__WORK ITEM__.
In this exercise, copy exactly the lines from the one that contains "2024-02-17 13:05:41 |" through the end of the entries below; pictures are not copied.

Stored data
━━━━━━━━━━━━━━━━━━━━━━━━━━━━━━

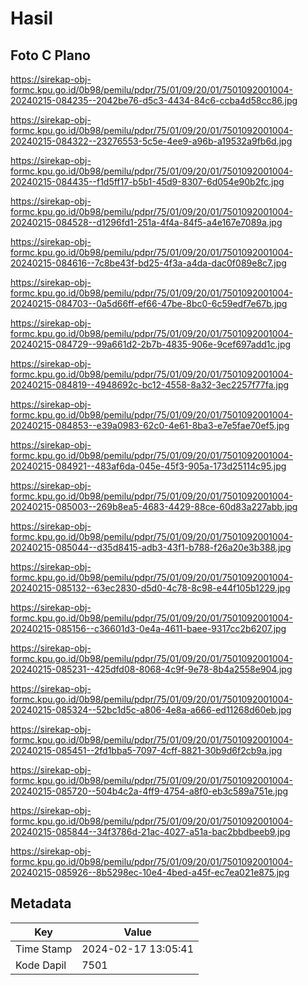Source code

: # Hasil

## Foto C Plano

https://sirekap-obj-formc.kpu.go.id/0b98/pemilu/pdpr/75/01/09/20/01/7501092001004-20240215-084235--2042be76-d5c3-4434-84c6-ccba4d58cc86.jpg

https://sirekap-obj-formc.kpu.go.id/0b98/pemilu/pdpr/75/01/09/20/01/7501092001004-20240215-084322--23276553-5c5e-4ee9-a96b-a19532a9fb6d.jpg

https://sirekap-obj-formc.kpu.go.id/0b98/pemilu/pdpr/75/01/09/20/01/7501092001004-20240215-084435--f1d5ff17-b5b1-45d9-8307-6d054e90b2fc.jpg

https://sirekap-obj-formc.kpu.go.id/0b98/pemilu/pdpr/75/01/09/20/01/7501092001004-20240215-084528--d1296fd1-251a-4f4a-84f5-a4e167e7089a.jpg

https://sirekap-obj-formc.kpu.go.id/0b98/pemilu/pdpr/75/01/09/20/01/7501092001004-20240215-084616--7c8be43f-bd25-4f3a-a4da-dac0f089e8c7.jpg

https://sirekap-obj-formc.kpu.go.id/0b98/pemilu/pdpr/75/01/09/20/01/7501092001004-20240215-084703--0a5d66ff-ef66-47be-8bc0-6c59edf7e67b.jpg

https://sirekap-obj-formc.kpu.go.id/0b98/pemilu/pdpr/75/01/09/20/01/7501092001004-20240215-084729--99a661d2-2b7b-4835-906e-9cef697add1c.jpg

https://sirekap-obj-formc.kpu.go.id/0b98/pemilu/pdpr/75/01/09/20/01/7501092001004-20240215-084819--4948692c-bc12-4558-8a32-3ec2257f77fa.jpg

https://sirekap-obj-formc.kpu.go.id/0b98/pemilu/pdpr/75/01/09/20/01/7501092001004-20240215-084853--e39a0983-62c0-4e61-8ba3-e7e5fae70ef5.jpg

https://sirekap-obj-formc.kpu.go.id/0b98/pemilu/pdpr/75/01/09/20/01/7501092001004-20240215-084921--483af6da-045e-45f3-905a-173d25114c95.jpg

https://sirekap-obj-formc.kpu.go.id/0b98/pemilu/pdpr/75/01/09/20/01/7501092001004-20240215-085003--269b8ea5-4683-4429-88ce-60d83a227abb.jpg

https://sirekap-obj-formc.kpu.go.id/0b98/pemilu/pdpr/75/01/09/20/01/7501092001004-20240215-085044--d35d8415-adb3-43f1-b788-f26a20e3b388.jpg

https://sirekap-obj-formc.kpu.go.id/0b98/pemilu/pdpr/75/01/09/20/01/7501092001004-20240215-085132--63ec2830-d5d0-4c78-8c98-e44f105b1229.jpg

https://sirekap-obj-formc.kpu.go.id/0b98/pemilu/pdpr/75/01/09/20/01/7501092001004-20240215-085156--c36601d3-0e4a-4611-baee-9317cc2b6207.jpg

https://sirekap-obj-formc.kpu.go.id/0b98/pemilu/pdpr/75/01/09/20/01/7501092001004-20240215-085231--425dfd08-8068-4c9f-9e78-8b4a2558e904.jpg

https://sirekap-obj-formc.kpu.go.id/0b98/pemilu/pdpr/75/01/09/20/01/7501092001004-20240215-085324--52bc1d5c-a806-4e8a-a666-ed11268d60eb.jpg

https://sirekap-obj-formc.kpu.go.id/0b98/pemilu/pdpr/75/01/09/20/01/7501092001004-20240215-085451--2fd1bba5-7097-4cff-8821-30b9d6f2cb9a.jpg

https://sirekap-obj-formc.kpu.go.id/0b98/pemilu/pdpr/75/01/09/20/01/7501092001004-20240215-085720--504b4c2a-4ff9-4754-a8f0-eb3c589a751e.jpg

https://sirekap-obj-formc.kpu.go.id/0b98/pemilu/pdpr/75/01/09/20/01/7501092001004-20240215-085844--34f3786d-21ac-4027-a51a-bac2bbdbeeb9.jpg

https://sirekap-obj-formc.kpu.go.id/0b98/pemilu/pdpr/75/01/09/20/01/7501092001004-20240215-085926--8b5298ec-10e4-4bed-a45f-ec7ea021e875.jpg


## Metadata

| Key        | Value               |
| ---------- | ------------------- |
| Time Stamp | 2024-02-17 13:05:41 |
| Kode Dapil | 7501                |



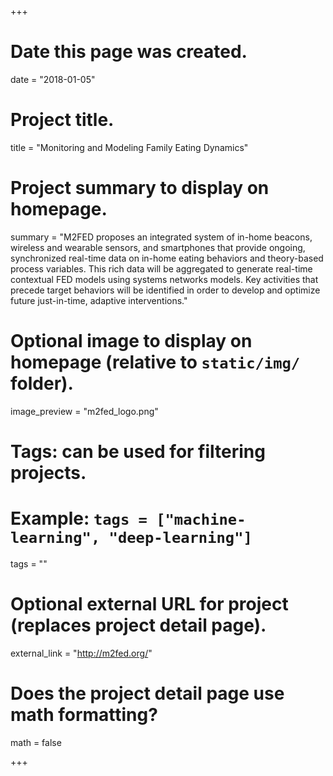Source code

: +++
# Date this page was created.
date = "2018-01-05"

# Project title.
title = "Monitoring and Modeling Family Eating Dynamics"

# Project summary to display on homepage.
summary = "M2FED proposes an integrated system of in-home beacons, wireless and wearable sensors, and smartphones that provide ongoing, synchronized real-time data on in-home eating behaviors and theory-based process variables.
This rich data will be aggregated to generate real-time contextual FED models using systems networks models. Key activities that precede target behaviors will be identified in order to develop and optimize future just-in-time, adaptive interventions."

# Optional image to display on homepage (relative to `static/img/` folder).
image_preview = "m2fed_logo.png"

# Tags: can be used for filtering projects.
# Example: `tags = ["machine-learning", "deep-learning"]`
tags = ""

# Optional external URL for project (replaces project detail page).
external_link = "http://m2fed.org/"

# Does the project detail page use math formatting?
math = false

+++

━━━━━━━━━━━━━━━━━━━━━━━━━━━━━━

__ANSWER SPACE__.
| Time Stamp | 2024-02-17 13:05:41 |
| Kode Dapil | 7501                |



Source code

: +++
# Date this page was created.
date = "2018-01-05"

# Project title.
title = "Monitoring and Modeling Family Eating Dynamics"

# Project summary to display on homepage.
summary = "M2FED proposes an integrated system of in-home beacons, wireless and wearable sensors, and smartphones that provide ongoing, synchronized real-time data on in-home eating behaviors and theory-based process variables.
This rich data will be aggregated to generate real-time contextual FED models using systems networks models. Key activities that precede target behaviors will be identified in order to develop and optimize future just-in-time, adaptive interventions."

# Optional image to display on homepage (relative to `static/img/` folder).
image_preview = "m2fed_logo.png"

# Tags: can be used for filtering projects.
# Example: `tags = ["machine-learning", "deep-learning"]`
tags = ""

# Optional external URL for project (replaces project detail page).
external_link = "http://m2fed.org/"

# Does the project detail page use math formatting?
math = false

+++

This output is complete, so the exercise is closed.